The paper, "Block-Attention for Low-Latency RAG," presents a novel attention mechanism aimed at optimizing inference latency in Retrieval-Augmented Generation (RAG) scenarios. Traditionally, RAG employs external retrieval mechanisms to source relevant passages, which are then incorporated into the input prompts of LLMs. While this approach mitigates knowledge hallucination and enhances the domain-specific expertise of LLMs, it also leads to significantly longer input sequences, thereby escalating the time to first token (TTFT).

Main Contributions and Implementation

Block-Attention divides the input sequence into blocks, with each block independently calculating its key-value (KV) states through self-attention, except for the final block which attends to all preceding blocks. This approach effectively pre-computes and caches the KV states for all retrieved passages in memory, minimizing the redundant computation during inference.

Key implementation steps include:

Segmenting the input sequence into blocks.
Calculating positional encodings for each block.
Fine-tuning the LLM to adapt to the Block-Attention mechanism.

The significance of this approach is demonstrated through extensive experiments on four RAG benchmarks—Natural Questions (NQ), TriviaQA (TQA), HotpotQA (HQA), and 2WikiMultiHopQA (2Wiki).

Numerical Results

The Block-Attention model achieves performance metrics comparable to or even slightly surpassing traditional self-attention models. For instance, on the Llama3 model, Block-Attention reported an average accuracy of 68.4%, compared to 67.9% with self-attention, and on the Mistral model, it reported 62.8% versus 59.6%. Most notably, Block-Attention considerably reduces TTFT by up to 98.7% and first token floating-point operations (Flops) by 99.8% for sequences up to 32K tokens in length.

Theoretical and Practical Implications

Theoretically, Block-Attention proposes an innovative approach to address the context-dependency of KV states in autoregressive models, facilitating their reuse across different queries. This decoupling of sequential dependencies sets a precedent for future explorations in optimizing autoregressive transformations. Furthermore, Block-Attention prompts a reconsideration of dividing input sequences into independent blocks, a strategy which may extend beyond RAG applications to other domains such as code generation and multi-turn dialogues.

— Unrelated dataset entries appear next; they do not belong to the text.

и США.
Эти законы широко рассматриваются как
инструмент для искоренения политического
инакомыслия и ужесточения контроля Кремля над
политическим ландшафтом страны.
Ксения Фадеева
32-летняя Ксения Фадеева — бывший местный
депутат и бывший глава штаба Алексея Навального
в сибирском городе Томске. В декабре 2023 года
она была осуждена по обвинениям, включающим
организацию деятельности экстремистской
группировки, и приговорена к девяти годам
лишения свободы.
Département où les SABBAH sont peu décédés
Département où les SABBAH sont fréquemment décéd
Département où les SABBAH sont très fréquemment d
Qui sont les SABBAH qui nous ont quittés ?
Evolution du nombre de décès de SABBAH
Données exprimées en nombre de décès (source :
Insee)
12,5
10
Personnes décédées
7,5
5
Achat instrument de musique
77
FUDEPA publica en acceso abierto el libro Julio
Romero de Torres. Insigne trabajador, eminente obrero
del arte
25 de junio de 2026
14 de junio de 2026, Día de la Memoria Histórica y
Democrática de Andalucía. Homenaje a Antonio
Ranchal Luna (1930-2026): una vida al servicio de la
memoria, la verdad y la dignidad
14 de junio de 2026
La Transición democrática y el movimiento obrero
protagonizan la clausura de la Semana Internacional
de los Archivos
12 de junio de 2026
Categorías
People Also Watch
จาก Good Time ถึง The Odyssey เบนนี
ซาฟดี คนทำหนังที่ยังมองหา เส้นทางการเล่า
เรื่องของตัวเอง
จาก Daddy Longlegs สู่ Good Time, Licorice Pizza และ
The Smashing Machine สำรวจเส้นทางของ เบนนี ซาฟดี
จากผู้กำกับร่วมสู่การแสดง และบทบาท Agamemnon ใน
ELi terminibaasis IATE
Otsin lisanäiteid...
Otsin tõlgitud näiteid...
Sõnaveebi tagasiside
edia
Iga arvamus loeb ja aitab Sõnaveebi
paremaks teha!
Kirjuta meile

Practically, Block-Attention has significant implications for the efficiency of RAG-based systems. By allowing pre-computation and caching of KV states, the mechanism resolves the latency issues inherent in processing long input sequences. This is particularly beneficial for dynamic RAG paradigms like ReAct, which necessitate multiple iterations of retrieval and re-encoding of passages. Developers can now enhance user experience by increasing the number of retrieved passages without compromising on responsiveness, thereby maximizing the model's accuracy and utility in real-time applications.

Future Developments

Future research directions could investigate the broader application of Block-Attention across various AI and NLP tasks. This includes exploring its potential in other dynamically adaptive systems and understanding the scalability of such modular attention mechanisms. Additionally, empirical studies could explore the hypothesized superiority of Block-Attention over self-attention in contexts where input segments are semantically independent.

Conclusion

The paper outlines a viable solution to a prominent challenge faced in RAG models, achieving a significant reduction in inference latency while maintaining high accuracy levels. The empirical results strongly support the implementation of Block-Attention in real-world applications, providing a sophisticated yet practical tool for enhancing the performance and efficiency of LLMs. The benefits of Block-Attention, particularly its ability to massively accelerate TTFT and Flops, underscore its importance in advancing the capabilities of RAG and similar adaptive AI architectures.